___ Selected extract ___

Background: The effects of airborne particulate matter (PM) are a major human health concern. In this panel study, we evaluated the acute effects of exposure to PM on peak expiratory flow (PEF) and wheezing in children.
Methods: Daily PEF and wheezing were examined in 19 asthmatic children who were hospitalized in a suburban city in Japan for approximately 5 months. The concentrations of PM less than 2.5 μm in diameter (PM2.5) were monitored at a monitoring station proximal to the hospital. Moreover, PM2.5 concentrations inside and outside the hospital were measured using the dust monitor with a laser diode (PM2.5(LD)). The changes in PEF and wheezing associated with PM concentration were analyzed.

___

__What needs to be done__: Resume the study summary above on particulate matter and breathing in asthmatic children, starting right after its last sentence.

___ Source material ___

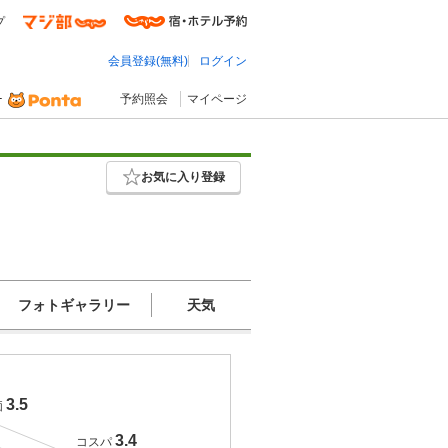
プ
会員登録(無料)
ログイン
予約照会
マイページ
お気に入り登録
フォトギャラリー
天気
3.5
価
3.4
コスパ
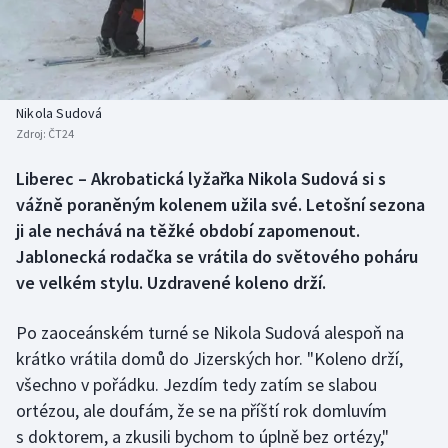
Baseball a softbal
Soutěže
Basketbal
Historické návraty
Biatlon
Aplikace ČT sport
Nikola Sudová
Zdroj:
ČT24
Boby a skeleton
AZ kvíz
Liberec – Akrobatická lyžařka Nikola Sudová si s
vážně poraněným kolenem užila své. Letošní sezona
Box
ji ale nechává na těžké období zapomenout.
Curling
Jablonecká rodačka se vrátila do světového poháru
ve velkém stylu. Uzdravené koleno drží.
Dostihy
Po zaoceánském turné se Nikola Sudová alespoň na
Florbal
krátko vrátila domů do Jizerských hor. "Koleno drží,
všechno v pořádku. Jezdím tedy zatím se slabou
Futsal
ortézou, ale doufám, že se na příští rok domluvím
s doktorem, a zkusili bychom to úplně bez ortézy,"
Golf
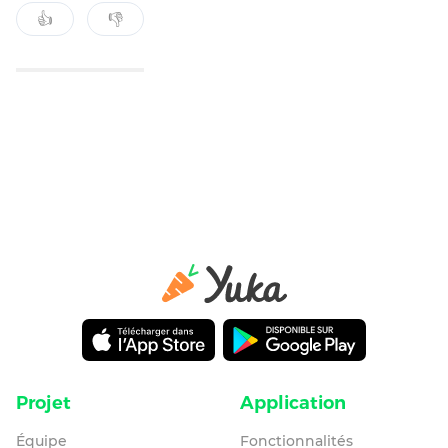
👍
👎
Projet
Application
Équipe
Fonctionnalités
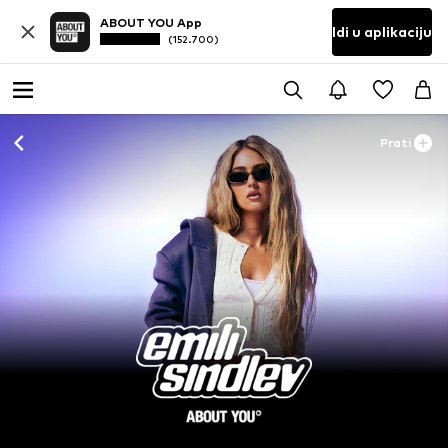
ABOUT YOU App
Idi u aplikaciju
(152.700)
Prati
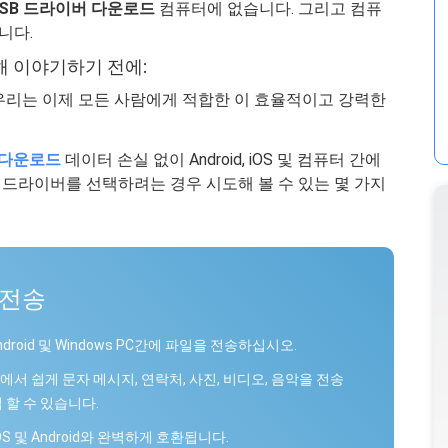
 USB 드라이버 다운로드
컴퓨터에 없습니다. 그리고 컴퓨
니다.
대해 이야기하기 전에:
우리는 이제 모든 사람에게 적합한 이 효율적이고 강력한
송 다운로드
데이터 손실 없이 Android, iOS 및 컴퓨터 간에
치 드라이버를 선택하려는 경우 시도해 볼 수 있는 몇 가지
 전송
 Android 및 Windows PC간에 파일을 전송하십시오.
서 쉽게 문자 메시지, 연락처, 사진, 비디오, 음악을 전송
 할 수 있습니다.
OS 및 Android와 완벽하게 호환됩니다.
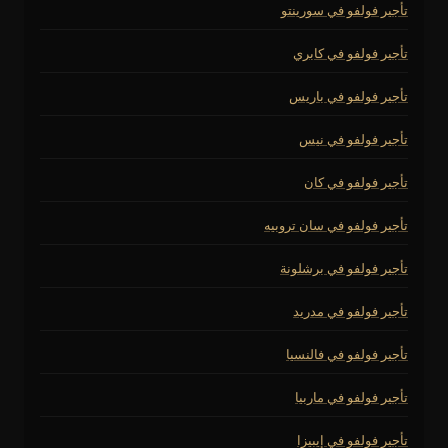
تأجير فولفو في سورينتو
تأجير فولفو في كابري
تأجير فولفو في باريس
تأجير فولفو في نيس
تأجير فولفو في كان
تأجير فولفو في سان تروبيه
تأجير فولفو في برشلونة
تأجير فولفو في مدريد
تأجير فولفو في فالنسيا
تأجير فولفو في ماربيا
تأجير فولفو في إيبيزا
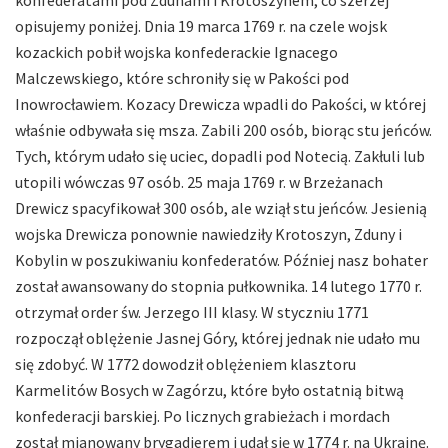
opisujemy poniżej. Dnia 19 marca 1769 r. na czele wojsk
kozackich pobił wojska konfederackie Ignacego
Malczewskiego, które schroniły się w Pakości pod
Inowrocławiem. Kozacy Drewicza wpadli do Pakości, w której
właśnie odbywała się msza. Zabili 200 osób, biorąc stu jeńców.
Tych, którym udało się uciec, dopadli pod Notecią. Zakłuli lub
utopili wówczas 97 osób. 25 maja 1769 r. w Brzeżanach
Drewicz spacyfikował 300 osób, ale wziął stu jeńców. Jesienią
wojska Drewicza ponownie nawiedziły Krotoszyn, Zduny i
Kobylin w poszukiwaniu konfederatów. Później nasz bohater
został awansowany do stopnia pułkownika. 14 lutego 1770 r.
otrzymał order św. Jerzego III klasy. W styczniu 1771
rozpoczął oblężenie Jasnej Góry, której jednak nie udało mu
się zdobyć. W 1772 dowodził oblężeniem klasztoru
Karmelitów Bosych w Zagórzu, które było ostatnią bitwą
konfederacji barskiej. Po licznych grabieżach i mordach
został mianowany brygadierem i udał się w 1774 r. na Ukrainę.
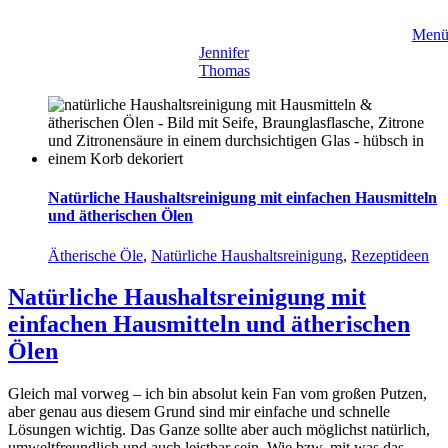
Zum
Inhalt
Men
springen
Jennifer
Thomas
Natürliche Haushaltsreinigung mit einfachen Hausmitteln
und ätherischen Ölen
Ätherische Öle
,
Natürliche Haushaltsreinigung
,
Rezeptideen
Natürliche Haushaltsreinigung mit
einfachen Hausmitteln und ätherischen
Ölen
Gleich mal vorweg – ich bin absolut kein Fan vom großen Putzen,
aber genau aus diesem Grund sind mir einfache und schnelle
Lösungen wichtig. Das Ganze sollte aber auch möglichst natürlich,
umweltfreundlich und auch leistbar sein. Wie bzw. mit was das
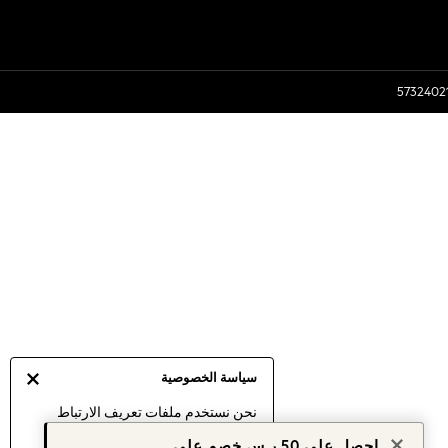
سياسة الخصوصية
نحن نستخدم ملفات تعريف الارتباط
لنقدم لك أفضل تجربة ممكنة. إن
احصل على 50 ر.س خصم على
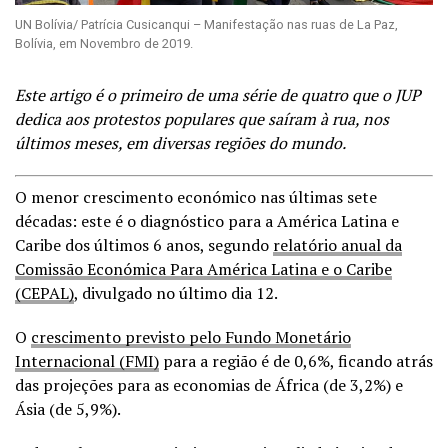
UN Bolívia/ Patrícia Cusicanqui – Manifestação nas ruas de La Paz,
Bolívia, em Novembro de 2019.
Este artigo é o primeiro de uma série de quatro que o JUP
dedica aos protestos populares que saíram à rua, nos
últimos meses, em diversas regiões do mundo.
O menor crescimento económico nas últimas sete
décadas: este é o diagnóstico para a América Latina e
Caribe dos últimos 6 anos, segundo
relatório anual da
Comissão Económica Para América Latina e o Caribe
(CEPAL)
, divulgado no último dia 12.
O
crescimento previsto pelo Fundo Monetário
Internacional (FMI)
para a região é de 0,6%, ficando atrás
das projeções para as economias de África (de 3,2%) e
Ásia (de 5,9%).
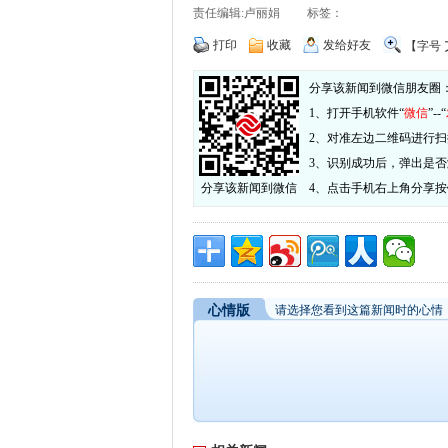
责任编辑:卢丽娟 标签：
打印
收藏
发给好友
【字号
分享该新闻到微信朋友圈
1、打开手机软件“
微信
”--“
2、对准左边二维码进行扫
3、识别成功后，弹出是
分享该新闻到微信
4、点击手机右上角分享
心情版
请选择您看到这篇新闻时的心情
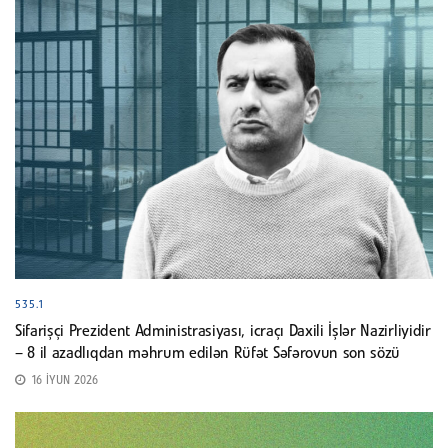
535.1
Sifarişçi Prezident Administrasiyası, icraçı Daxili İşlər Nazirliyidir
– 8 il azadlıqdan məhrum edilən Rüfət Səfərovun son sözü
16 İYUN 2026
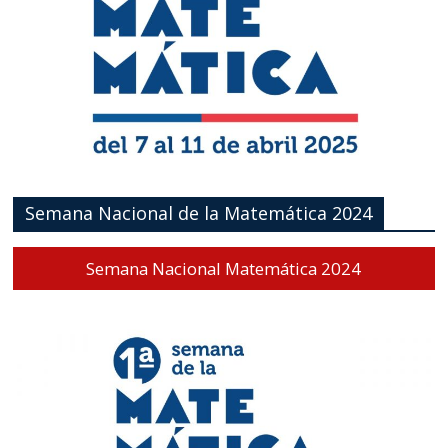
Semana Nacional de la Matemática 2024
Semana Nacional Matemática 2024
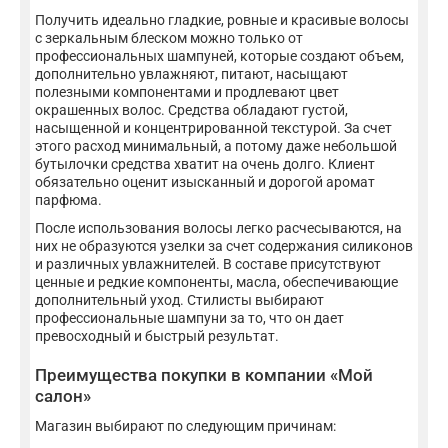
Получить идеально гладкие, ровные и красивые волосы
с зеркальным блеском можно только от
профессиональных шампуней, которые создают объем,
дополнительно увлажняют, питают, насыщают
полезными компонентами и продлевают цвет
окрашенных волос. Средства обладают густой,
насыщенной и концентрированной текстурой. За счет
этого расход минимальный, а потому даже небольшой
бутылочки средства хватит на очень долго. Клиент
обязательно оценит изысканный и дорогой аромат
парфюма.
После использования волосы легко расчесываются, на
них не образуются узелки за счет содержания силиконов
и различных увлажнителей. В составе присутствуют
ценные и редкие компоненты, масла, обеспечивающие
дополнительный уход. Стилисты выбирают
профессиональные шампуни за то, что он дает
превосходный и быстрый результат.
Преимущества покупки в компании «Мой
салон»
Магазин выбирают по следующим причинам:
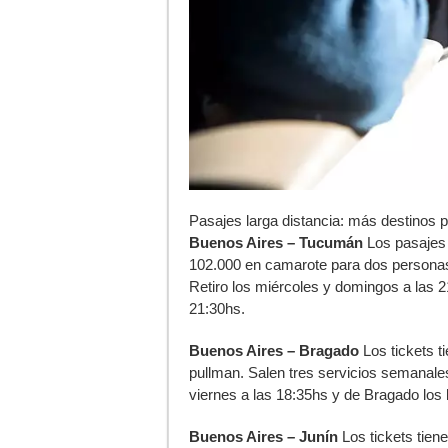
Pasajes larga distancia: más destinos p
Buenos Aires – Tucumán
Los pasajes 
102.000 en camarote para dos persona
Retiro los miércoles y domingos a las 
21:30hs.
Buenos Aires – Bragado
Los tickets t
pullman. Salen tres servicios semanale
viernes a las 18:35hs y de Bragado los l
Buenos Aires – Junín
Los tickets tien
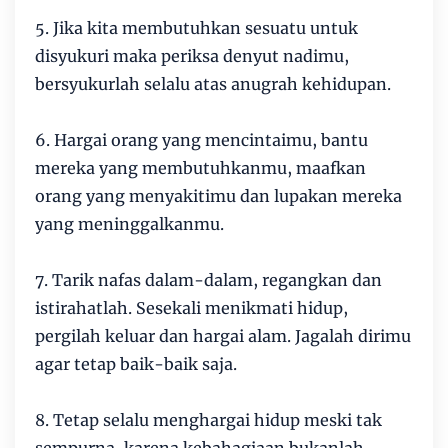
5. Jika kita membutuhkan sesuatu untuk
disyukuri maka periksa denyut nadimu,
bersyukurlah selalu atas anugrah kehidupan.
6. Hargai orang yang mencintaimu, bantu
mereka yang membutuhkanmu, maafkan
orang yang menyakitimu dan lupakan mereka
yang meninggalkanmu.
7. Tarik nafas dalam-dalam, regangkan dan
istirahatlah. Sesekali menikmati hidup,
pergilah keluar dan hargai alam. Jagalah dirimu
agar tetap baik-baik saja.
8. Tetap selalu menghargai hidup meski tak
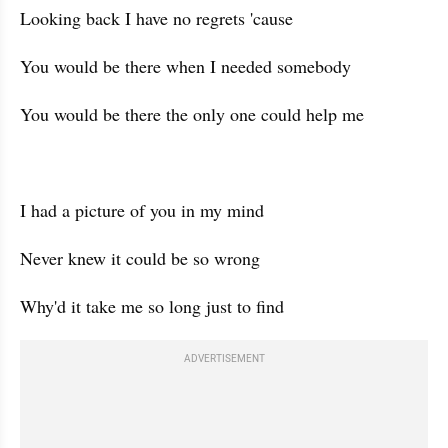
Looking back I have no regrets 'cause
You would be there when I needed somebody
You would be there the only one could help me
I had a picture of you in my mind
Never knew it could be so wrong
Why'd it take me so long just to find
ADVERTISEMENT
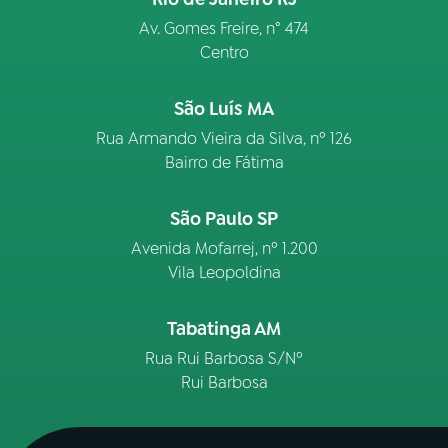
Av. Gomes Freire, n° 474
Centro
São Luís MA
Rua Armando Vieira da Silva, nº 126
Bairro de Fátima
São Paulo SP
Avenida Mofarrej, nº 1.200
Vila Leopoldina
Tabatinga AM
Rua Rui Barbosa S/Nº
Rui Barbosa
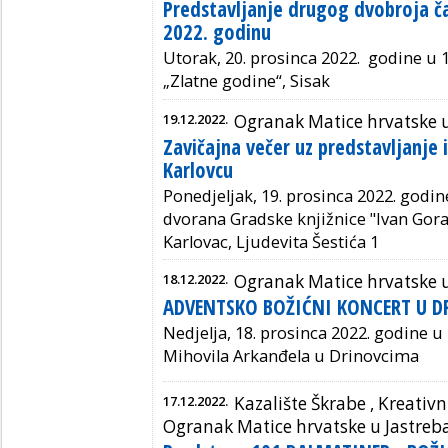
Predstavljanje drugog dvobroja ča
2022. godinu
Utorak, 20. prosinca 2022.
godine
u 1
„Zlatne godine“, Sisak
19.12.2022.
Ogranak Matice hrvatske 
Zavičajna večer uz predstavljanje
Karlovcu
Ponedjeljak, 19. prosinca 2022. godine
dvorana Gradske knjižnice "Ivan Gora
Karlovac,
Ljudevita Šestića 1
18.12.2022.
Ogranak Matice hrvatske
ADVENTSKO BOŽIĆNI KONCERT U 
Nedjelja, 18. prosinca 2022. godine u 
Mihovila Arkanđela u Drinovcima
17.12.2022.
Kazalište Škrabe , Kreativn
Ogranak Matice hrvatske u Jastre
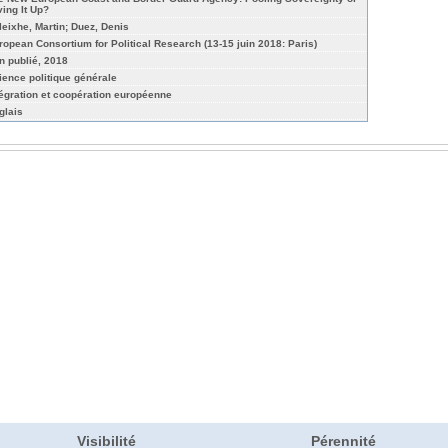
ving It Up?
leixhe, Martin; Duez, Denis
ropean Consortium for Political Research (13-15 juin 2018: Paris)
n publié, 2018
ience politique générale
tégration et coopération européenne
glais
Visibilité
Pérennité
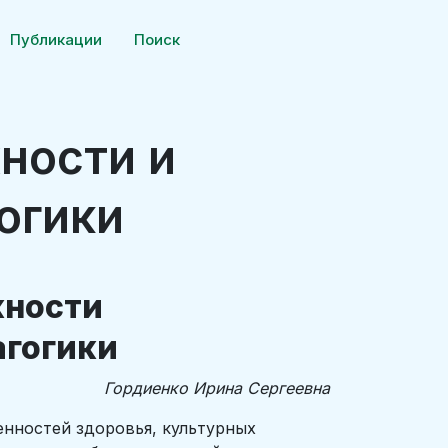
Публикации
Поиск
ности и
огики
жности
агогики
Гордиенко Ирина Сергеевна
нностей здоровья, культурных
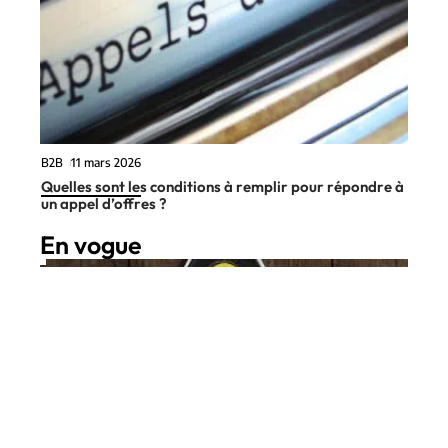
B2B
11 mars 2026
Quelles sont les conditions à remplir pour répondre à
un appel d’offres ?
En vogue
5 min read
Forme
22 juin 2026
Un conteneur spécifique pour
Contact
Mentions Légales
Sitemap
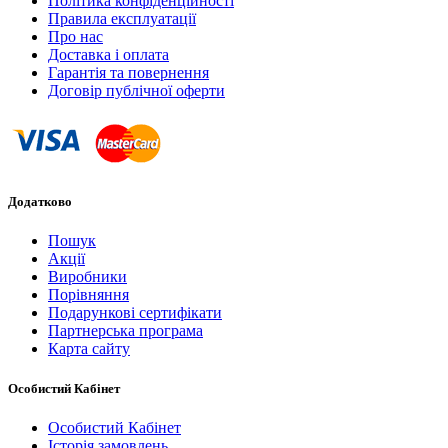
Політика конфіденційності
Правила експлуатації
Про нас
Доставка і оплата
Гарантія та повернення
Договір публічної оферти
Додатково
Пошук
Акції
Виробники
Порівняння
Подарункові сертифікати
Партнерська програма
Карта сайту
Особистий Кабінет
Особистий Кабінет
Історія замовлень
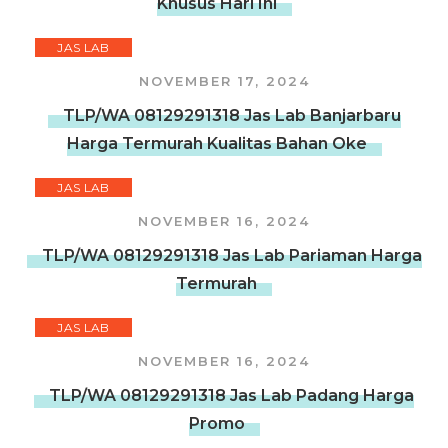
Khusus Hari Ini
JAS LAB
NOVEMBER 17, 2024
TLP/WA 08129291318 Jas Lab Banjarbaru
Harga Termurah Kualitas Bahan Oke
JAS LAB
NOVEMBER 16, 2024
TLP/WA 08129291318 Jas Lab Pariaman Harga
Termurah
JAS LAB
NOVEMBER 16, 2024
TLP/WA 08129291318 Jas Lab Padang Harga
Promo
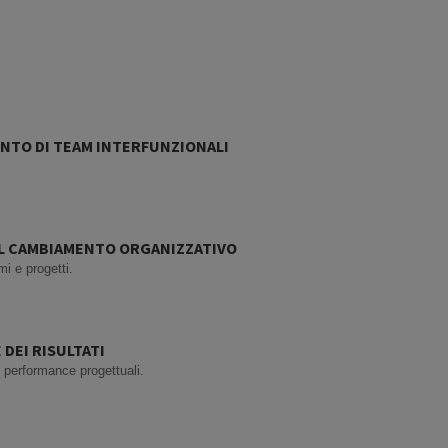
NTO DI TEAM INTERFUNZIONALI
AL CAMBIAMENTO ORGANIZZATIVO
i e progetti.
 DEI RISULTATI
 performance progettuali.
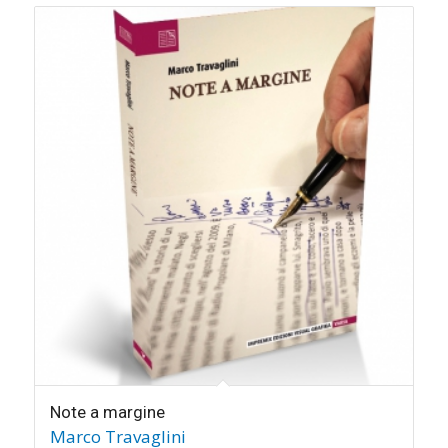
Note a margine
Marco Travaglini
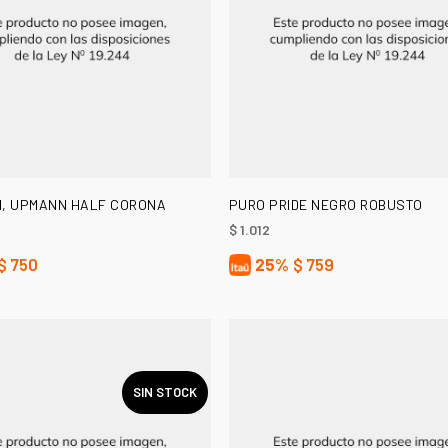
AÑADIR AL CARRITO
LEER MÁS
, UPMANN HALF CORONA
PURO PRIDE NEGRO ROBUSTO
$
1.012
$
750
25%
$
759
SIN STOCK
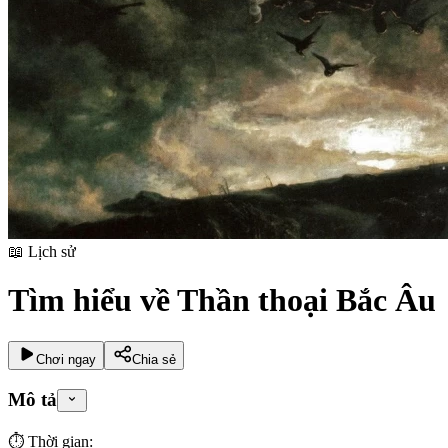
📖
Lịch sử
Tìm hiểu về Thần thoại Bắc Âu
Chơi ngay
Chia sẻ
Mô tả
⏱️ Thời gian:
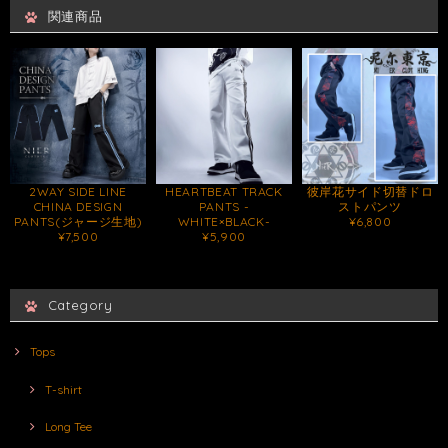
関連商品
2WAY SIDE LINE
HEARTBEAT TRACK
彼岸花サイド切替ドロ
CHINA DESIGN
PANTS -
ストパンツ
PANTS(ジャージ生地)
WHITE×BLACK-
¥6,800
¥7,500
¥5,900
Category
Tops
T-shirt
Long Tee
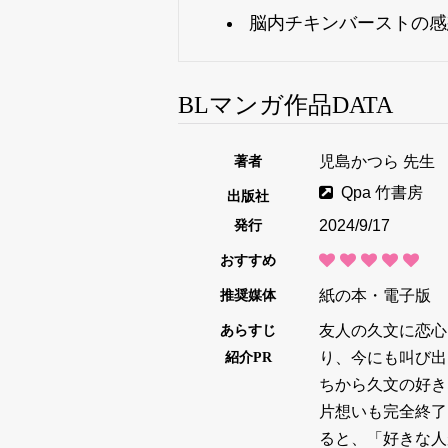
脳内チキンバーストの感
BLマンガ作品DATA
著者
児島かつら 先生
Qpa 竹書房
出版社
発行
2024/9/17
おすすめ
推奨媒体
紙の本・電子版
あらすじ
友人の久文に恋心
紹介PR
り、今にも叫び出
ちから久文の好き
片想いも完全終了
ると、「好きな人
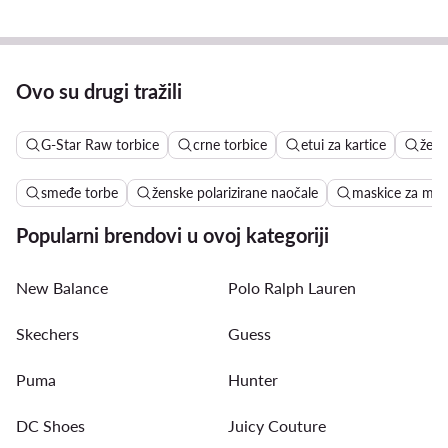
Ovo su drugi tražili
G-Star Raw torbice
crne torbice
etui za kartice
žensk
smeđe torbe
ženske polarizirane naočale
maskice za mob
Popularni brendovi u ovoj kategoriji
New Balance
Polo Ralph Lauren
Skechers
Guess
Puma
Hunter
DC Shoes
Juicy Couture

___

__Response for this exercise__:
Results: The changes in PEF in the morning and evening were significantly associated with increases in the average concentration of indoor PM2.5(LD) 24 h prior to measurement (-2.86 L/min [95%CI: -4.12, -1.61] and -3.59 L/min [95%CI: -4.99, -2.20] respectively, for 10-μg/m3 increases). The change in PEF was also significantly associated with outdoor PM2.5(LD) concentrations, but the changes were smaller than those observed for indoor PM2.5(LD). Changes in PEF and concentration of stationary-site PM2.5 were not associated. The prevalence of wheezing in the morning and evening were also significantly associated with indoor PM2.5(LD) concentrations (odds ratios = 1.014 [95%CI: 1.006, 1.023] and 1.025 [95%CI: 1.013, 1.038] respectively, for 10-μg/m3 increases). Wheezing in the evening was significantly associated with outdoor PM2.5(LD) concentration. The effects of indoor and outdoor PM2.5(LD) remained significant even after adjusting for ambient nitrogen dioxide concentrations.
Conclusion: Indoor and outdoor PM2.5(LD) concentrations were associated with PEF and wheezing among asthmatic children. Indoor PM2.5(LD) had a more marked effect than outdoor PM2.5(LD) or stationary-site PM2.5.